Buy Aditya Birla Sun Life AMC Ltd For Target Rs. 755 - Yes Securities
Yield inches up on avoidance of NFO rush
Result Highlights
* Revenue: Revenue from operations at Rs 3,343mn was up 0.7%/19.9% QoQ/YoY, marginally better than the degrowth/growth of QAAUM at -0.5%/17% QoQ/YoY
* Share of Equity in AUM: Share of Equity in AUM (including Hybrid funds) at 41% was up 200 bps QoQ and 600 bps YoY (calculated on rounded off figures)
* Share of B-30 in AUM: Share of B-30 in AUM at 16% was down 32 bps QoQ and 92 bps YoY
* Channel mix: Share of MFDs, Banks, NDs and Direct was 32%, 10%, 15% and 43%, respectively in overall AUM (Ex-ETF)
* Operating profit margin: Operating profit margin for the quarter, at 71.9%, was up 1151 bps QoQ and 1388 bps YoY
Our view – Yield inches up on avoidance of NFO rush
Operating revenue to AUM (yield) inched up from 43.9 bps to 44.4 bps on sequential basis: This was mainly on account of rising share of equity in AUM, which rose ~200 bps QoQ. Management stated thatthe yield on equity AUM was broadly stable sequentially.
Market share loss in the equity segment is not attributable to fund performance, as per management: The market share in the equity segment stands at 6.65% and pace of market share decline has slowed.
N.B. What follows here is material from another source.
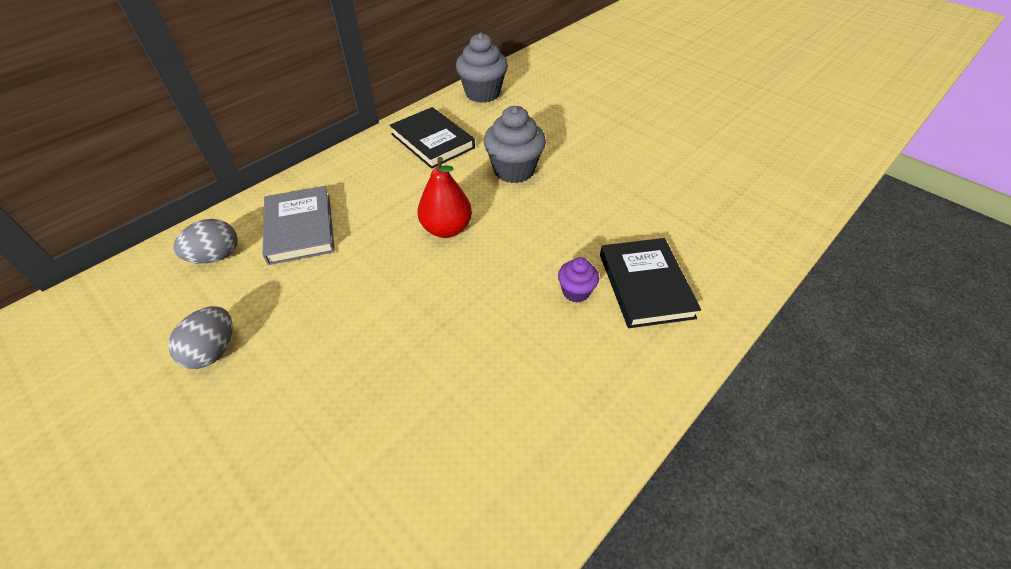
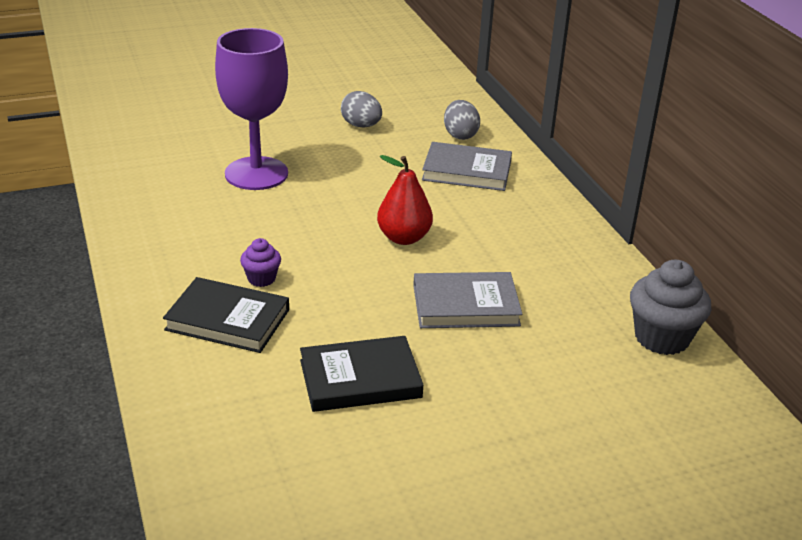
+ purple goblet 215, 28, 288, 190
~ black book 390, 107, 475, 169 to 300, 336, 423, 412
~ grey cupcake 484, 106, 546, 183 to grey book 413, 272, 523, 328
The key reason behind market share decline has been not being very active in launching NFOs, as a conscious decision to protect profitability.
There was a one-time benefit to employee cost due to reversal on provision on a discontinued long-term cash incentive scheme: Management has decided to pay ESOP instead of cash as long-term incentive, leading to a one-time benefit of Rs 323mn. We maintain ‘BUY’ rating on ABSL AMC (ABSL) with a revised price target of Rs 755:
We value ABSL at 27x FY23 P/E for an FY21-24E EPS CAGR of 22%.